Vous aurez beau créer des refuges à la montagne, à la plage, à l'étranger, vous n'arriverez jamais à fuir la réalité. Celle d'être irrémédiablement pauvres. Celle d'être citoyens d'un pays corrompu sans égouts, sans eau, sans route, sans électricité, sans rien. Un enfer! 

La conscience collective existe-elle chez vous? Je ne vous crois pas capables d'aimer. S'aimer, aimer la famille et les proches n'est point aimer. 

Elie Weisel disait: "Le contraire de l'amour n'est pas la haine. C'est l'indifférence". Vous confirmez ce triste constat de façon spectaculaire. 
Derrière votre gentillesse, vos flatteries, votre piété, vos niaiseries—derrière ces comportements purement mécaniques se cache votre vrai visage. Le visage du colon moderne qui a substitué le colon français du XVIIIe siècle. Une société qui perfectionne la déshumanisation du peuple pour le rendre invisible—pour en faire des esclaves. 

En fait il n'y a pas que les millions de pauvres que vous déshumanisez. Vous maîtrisez l'art de diminuer tous ceux qui ne rentrent pas dans votre jeu obscène, dans votre clan. Ceux qui ne vous rejoignent pas dans votre insouciance, dans votre débauche, dans cette arrogance de vous sentir maîtres et seigneurs d'Haiti. Des gens comme mon frère et moi par exemple. Vous ne supportez pas l'authenticité parce que quelque part, elle éveille votre conscience.

D'où vient cette indifférence viscérale envers ceux qui n'appartiennent pas à votre classe et envers ceux qui ne vous ressemblent pas?
Vous Oubliez qui a fait la révolution de 1804 grâce à laquelle vous n'êtes pas une colonie française?

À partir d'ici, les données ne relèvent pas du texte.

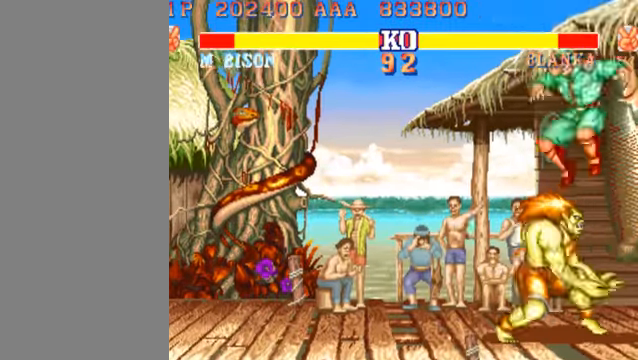
{"buttons": ["HK"], "left_stick": "right", "events": [[66, "left_stick", "right"], [466, "HK", "down"]]}
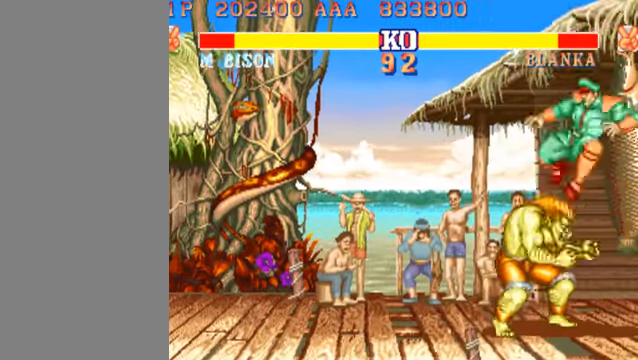
{"buttons": ["MK"], "left_stick": "right", "events": [[100, "HK", "up"], [400, "MK", "down"]]}
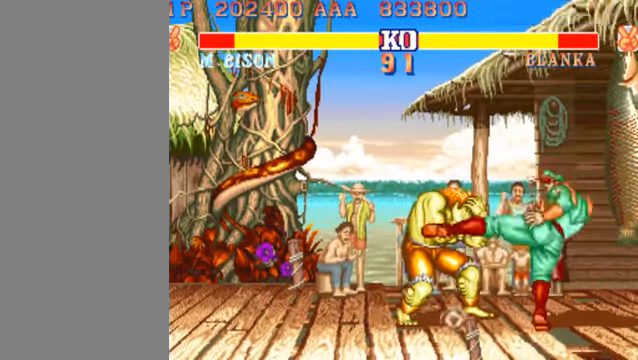
{"buttons": [], "left_stick": "right", "events": [[66, "MK", "up"]]}
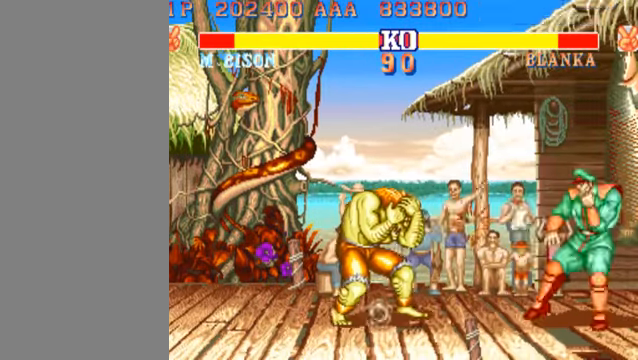
{"buttons": [], "left_stick": "down-right", "events": [[33, "LP", "down"], [33, "left_stick", "left"], [133, "LP", "up"], [233, "left_stick", "down-right"]]}
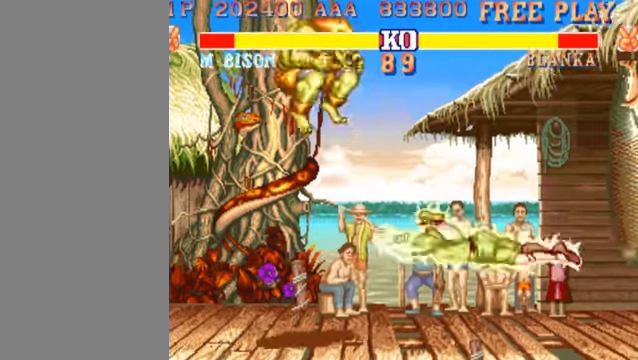
{"buttons": [], "left_stick": "down-right", "events": []}
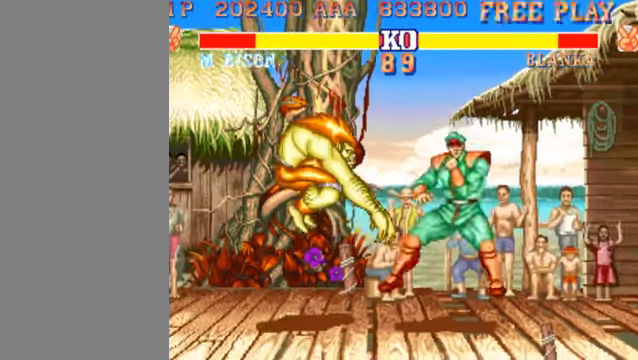
{"buttons": [], "left_stick": "down-right", "events": []}
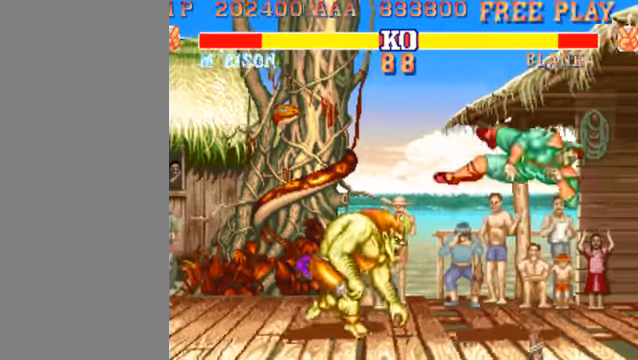
{"buttons": [], "left_stick": "down-right", "events": [[233, "left_stick", "left"], [300, "MK", "down"], [333, "MK", "up"], [366, "left_stick", "down-right"]]}
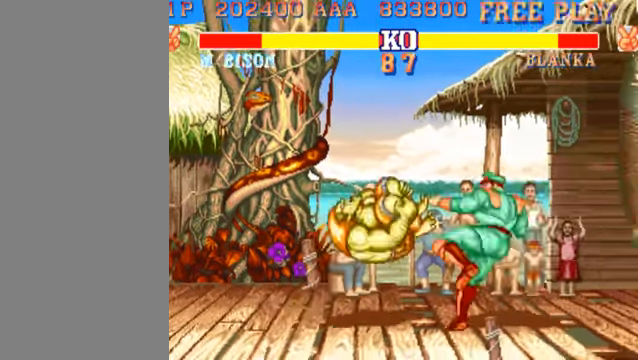
{"buttons": [], "left_stick": "down-right", "events": []}
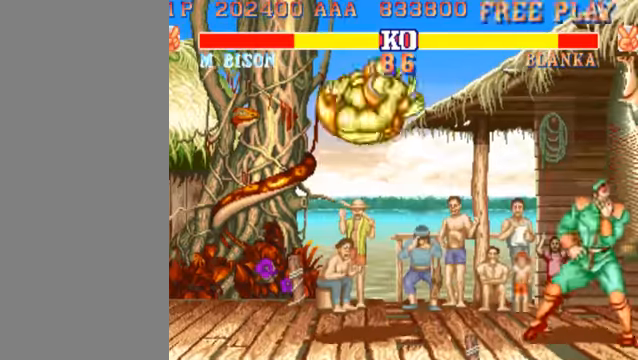
{"buttons": [], "left_stick": "down-right", "events": []}
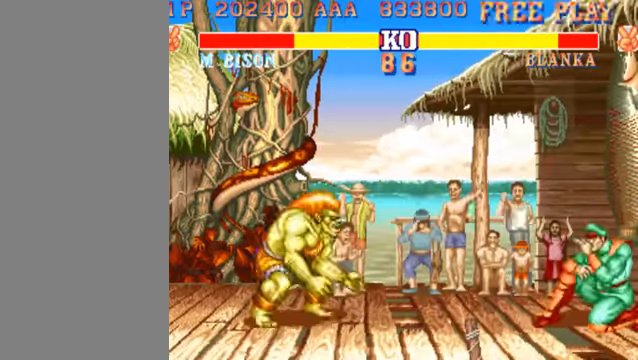
{"buttons": [], "left_stick": "down-right", "events": [[300, "left_stick", "left"], [334, "LP", "down"], [400, "LP", "up"], [434, "left_stick", "down-right"]]}
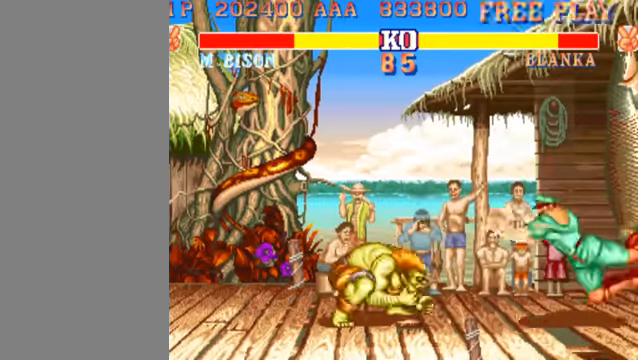
{"buttons": [], "left_stick": "down-right", "events": []}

Vous n'avez pas besoin d'avouer que pour vous, les pauvres sont des sous hommes. Votre façon de les traiter le prouve. Vous êtes pleinement conscients que leur salaire ne leur suffit même pas pour manger. Et ils ont des dépenses comme vous mais vous ne bougez pas de votre trône d'exploiteur. Vous êtes des monstres.
Il y a quelques mois vous étiez encore confortablement installés dans votre bulle. Le déni est une émotion puissante et mortelle. Moi, j'ai vu le monstre hideux qui grandissait, qui avançait vers vous depuis longtemps.
Des décennies d'irresponsabilité, d'inaction, de malhonnête intellectuelle ont portées leurs fruits empoisonnés. La réalité ignorée, dans toute sa laideur éventuellement vient confronter ceux qui ont osés rêver qu'elle disparaîtrait.

Parmi vous:
Il a très peu de gens que j'aime.
Il y a ceux que je tolère.
Il y a ceux que je méprise.
Il y a ceux que je dénigre. 

J'ose vous accuser Tous d'être responsables du sort cruel que subit le peuple. Que se soient par les activités criminelles des uns, la passivité des autres, vous avez causé indirectement la mort de ceux qui ont eu faim en les privant de nourriture; vous avez condamné des millions d'âmes à ne jamais connaître les droits humains basiques tel que l'éducation.
Combien de génies sont nés, ont vécus dans la misère sans jamais pouvoir atteindre leur potentiel? On ne le saura jamais. Mais on sait qu'Ils ont souffert de malnutrition depuis qu'ils étaient dans les entrailles de leur mères. Tout cela à cause du statut quo. Tout cela à cause de vous.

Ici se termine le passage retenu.